動くときは動くものです

 状況というのは、動くときにはあっという間に動くものです。
 23年政権を維持し、盤石の構えに見えたチュニジアのベンアリ大統領が、あっけなく亡命してしまいました。ちょっと信じられないです。大統領が向かったのはサウジアラビアだということです。

 状況が動いているうちにチュニジア人たちがどこまでのことを達成するか、注目したいものです。暫定大統領となったMohammed Ghannouchiはベンアリに忠実な人物とされていますから、チュニジア人が血を流してえた勝利が適当にごまかされてしまう危険は大です。

 写真(↑)はわたしがチュニジアを訪れた時に買った新聞 La Presse de Tunisie (1999年9月24日号)第一面です。左側の写真はベンアリ大統領が農業経営者を集めた集会についての報道で「ベンアリ:チュニジアの成功は農業部門の競争力獲得にかかる」という見出し。右側の写真は大統領が模型を見ているところで「チュニス湖:大統領、北東地域の整備にゴーサイン」とあります。

 言っては悪いですが、おもしろくないです。わたしのような人間が読んでも得るところはないものです。

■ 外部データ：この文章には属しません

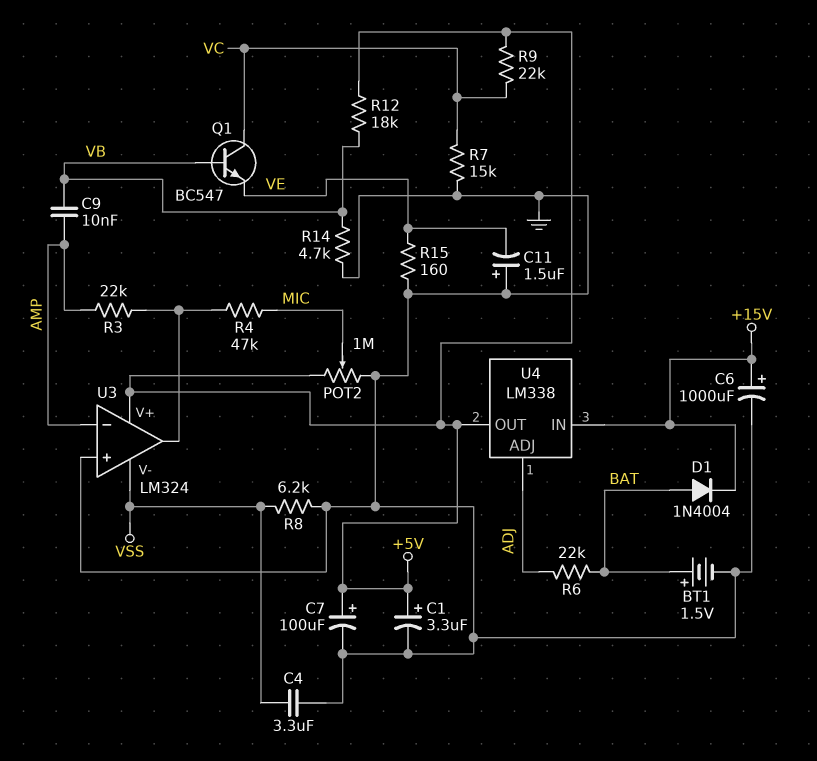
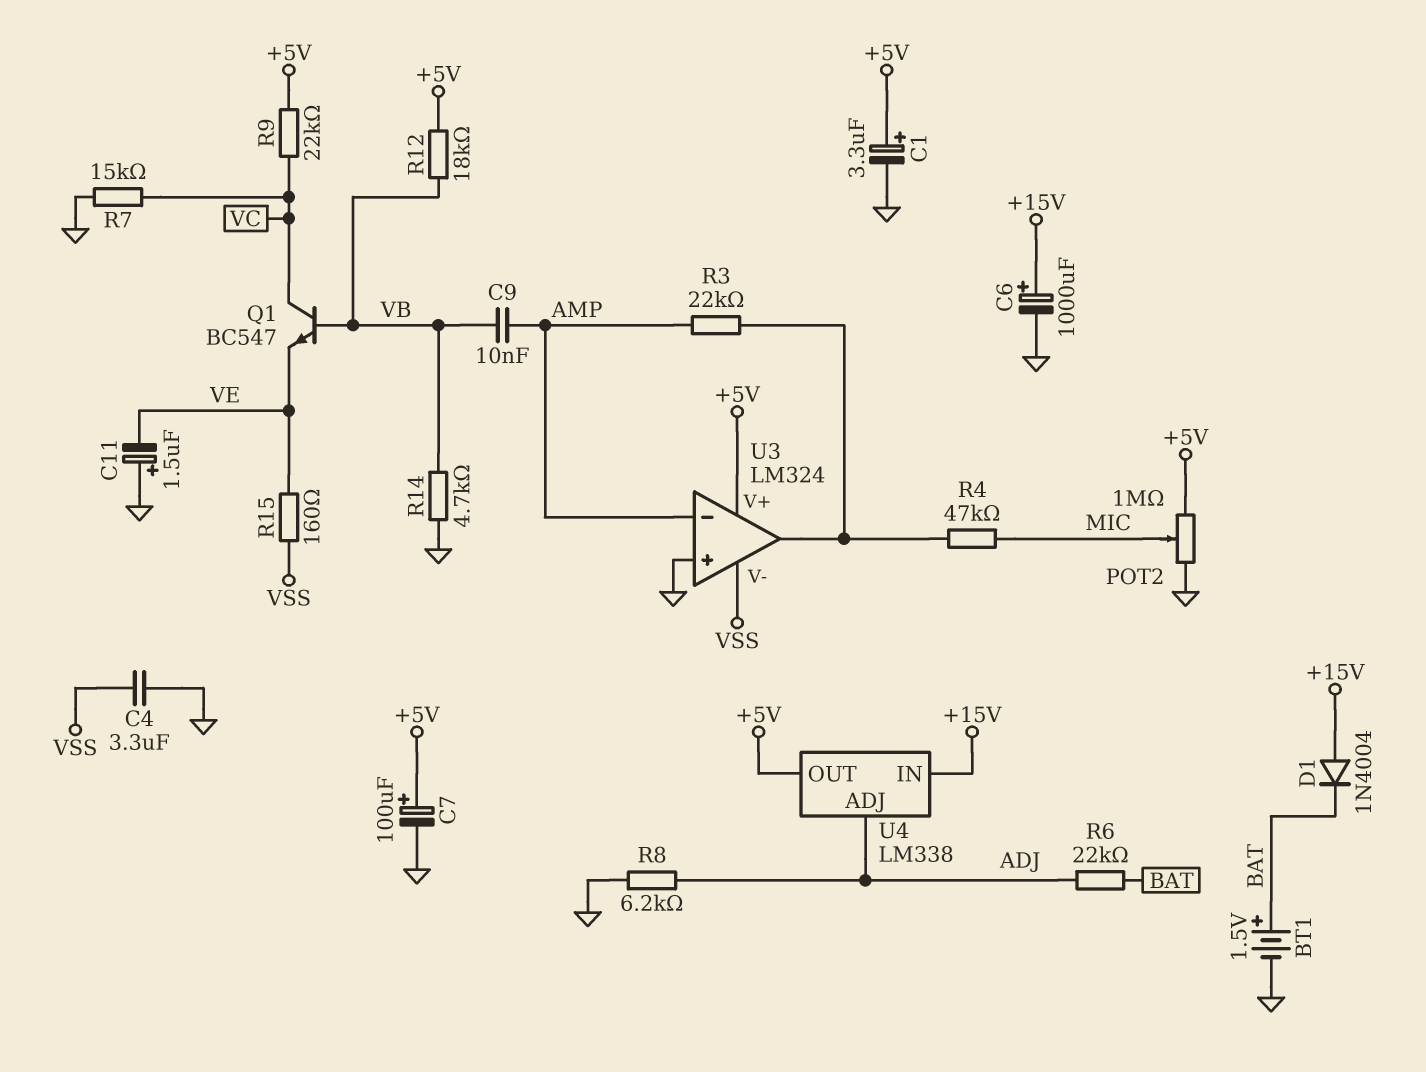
D1: diode 1N4004 (A BAT, K +15V) -> diode 1N4004 (A +15V, K BAT)
R8: 6.2k (GND, VSS) -> 6.2k (ADJ, GND)
R15: 160 (GND, VE) -> 160 (VE, VSS)

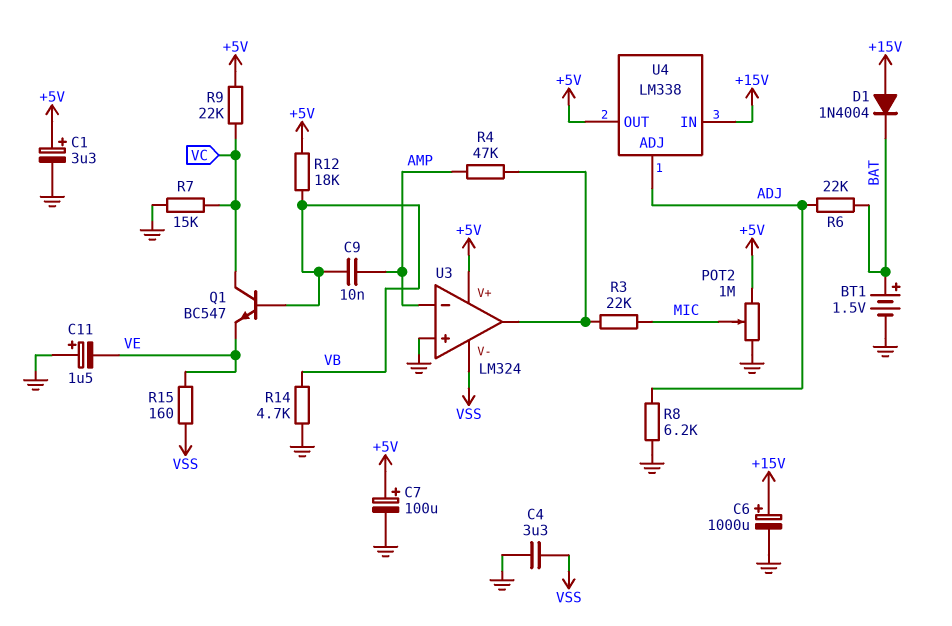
R3: 22k (AMP, U3/out) -> 22k (MIC, U3/out)
R4: 47k (MIC, U3/out) -> 47k (AMP, U3/out)

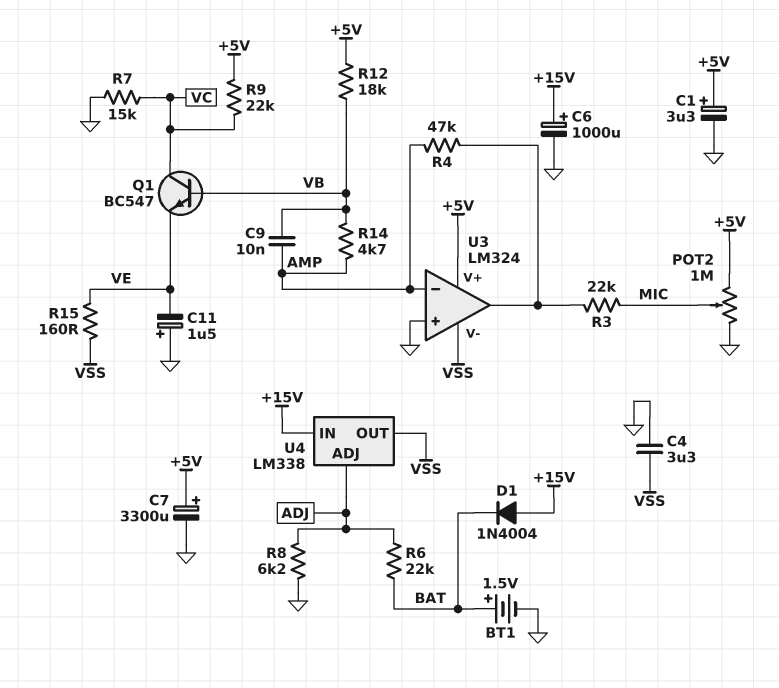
C7: 100uF (plus +5V, minus GND) -> 3300uF (plus +5V, minus GND)
R14: 4.7k (GND, VB) -> 4.7k (AMP, VB)
U4 pin OUT: +5V -> VSS

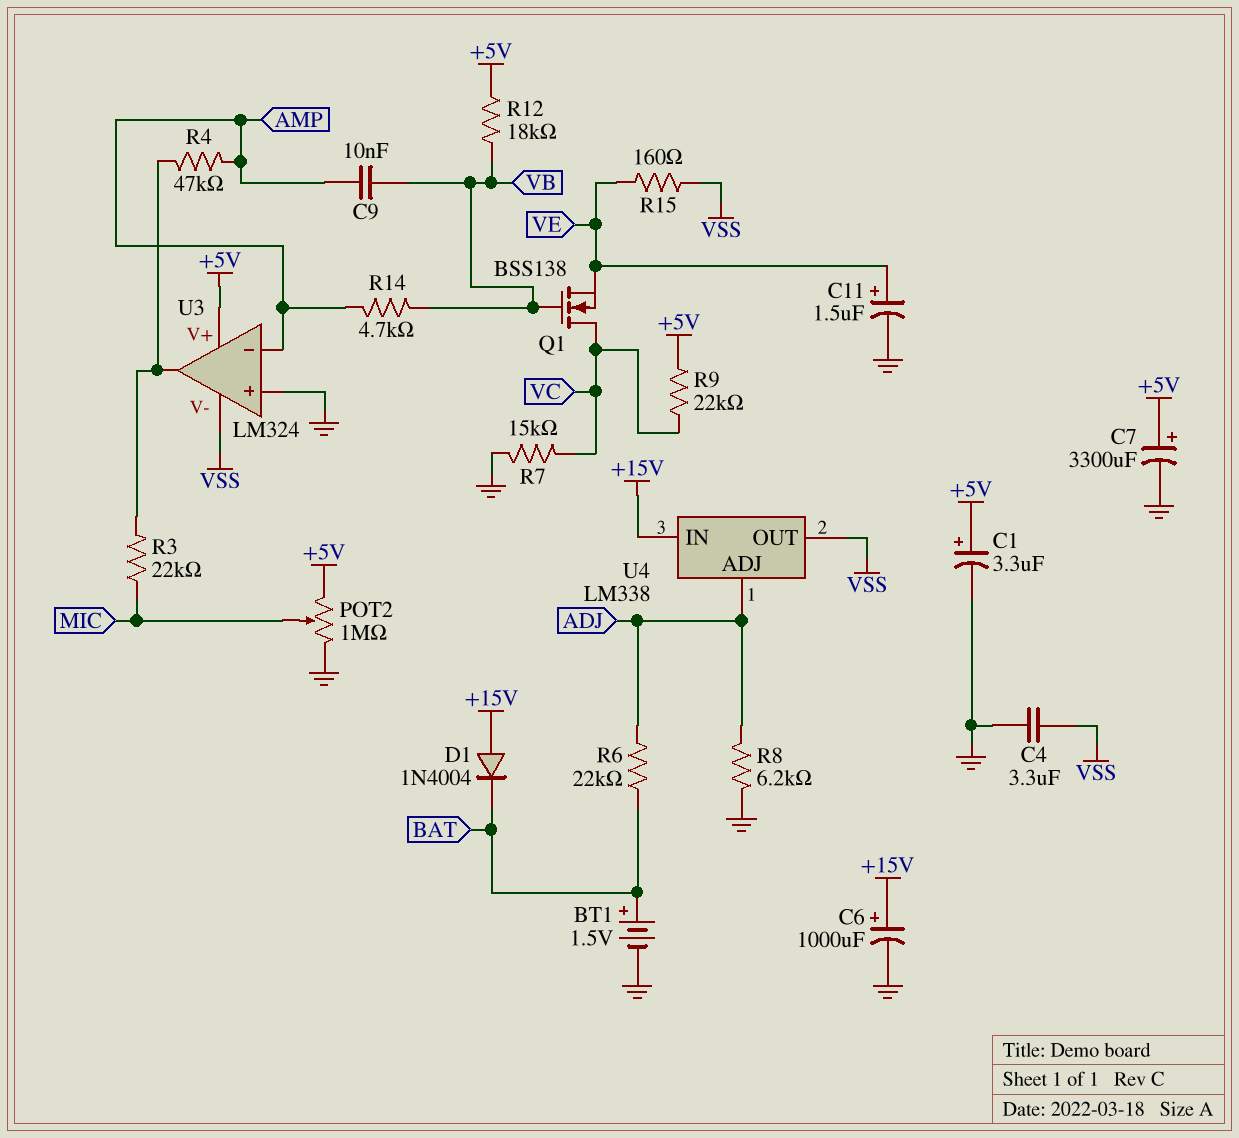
C11: 1.5uF (plus GND, minus VE) -> 1.5uF (plus VE, minus GND)
Q1: NPN BC547 (B VB, C VC, E VE) -> NMOS BSS138 (G VB, D VC, S VE)

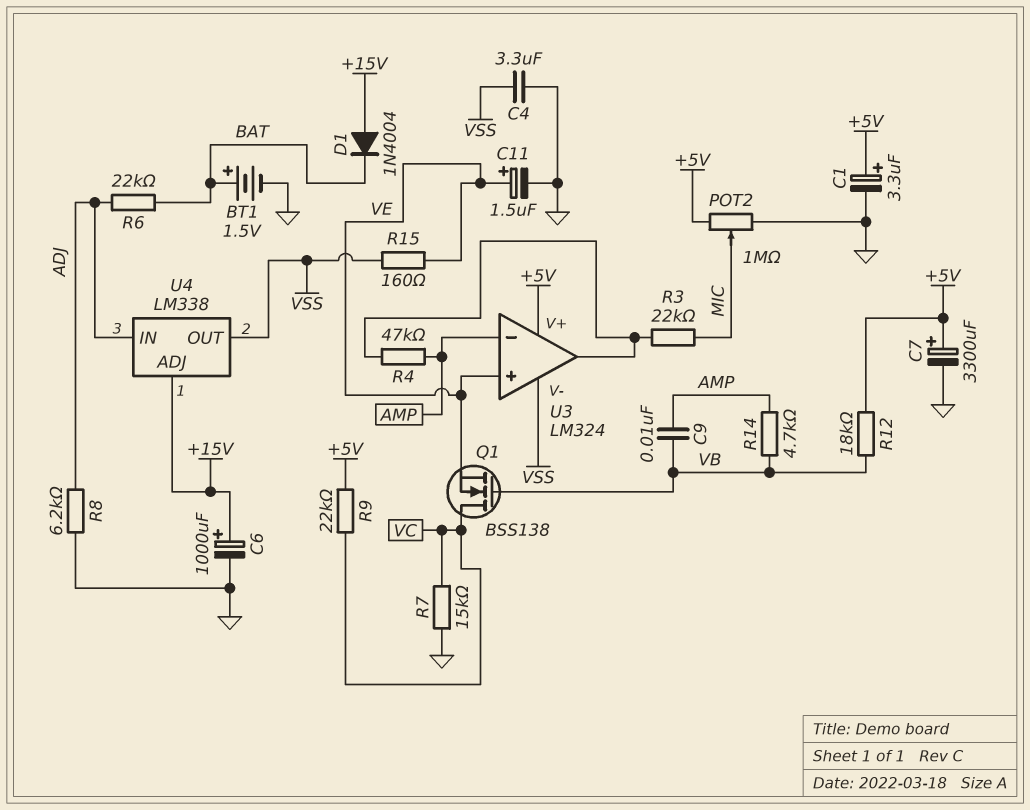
U3 pin in+: GND -> VE
U4 pin ADJ: ADJ -> +15V
U4 pin IN: +15V -> ADJ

 アルジェリアは1988年に多くの血を流しましたが、少なくともそれによって独立メディアを誕生させることができ、読んで面白い、意味のある報道がアルジェリア発信で得られるようになりました。わたしがときどき引用する El Watan紙もその代表的なもののひとつです(ライについてもよく報道してくれますしね)。
 アルジェリア人は、あと一息 encore un effortです。

 今回のチュニジア、アルジェリアの暴動は他のアラブ、アフリカ諸国に飛び火する気配も見せているようです。(それにしてもモロッコは、動かないだろうか・・・)

 ヨーロッパ史でいうとフランスが引き金になって各地で革命が起こった1830年や1848年の情勢を想起させるところがあると思います。
 でも現在の世界史の前線は、まちがいなくこのあたりにあるのです。

 いまアラブ、アフリカ諸国に注目して勉強しなくて、どうしますか。

[追記] ガヌーシ首相には正式な職務移譲がなされていなかったということで暫定大統領はFoued Mebazaaになっています。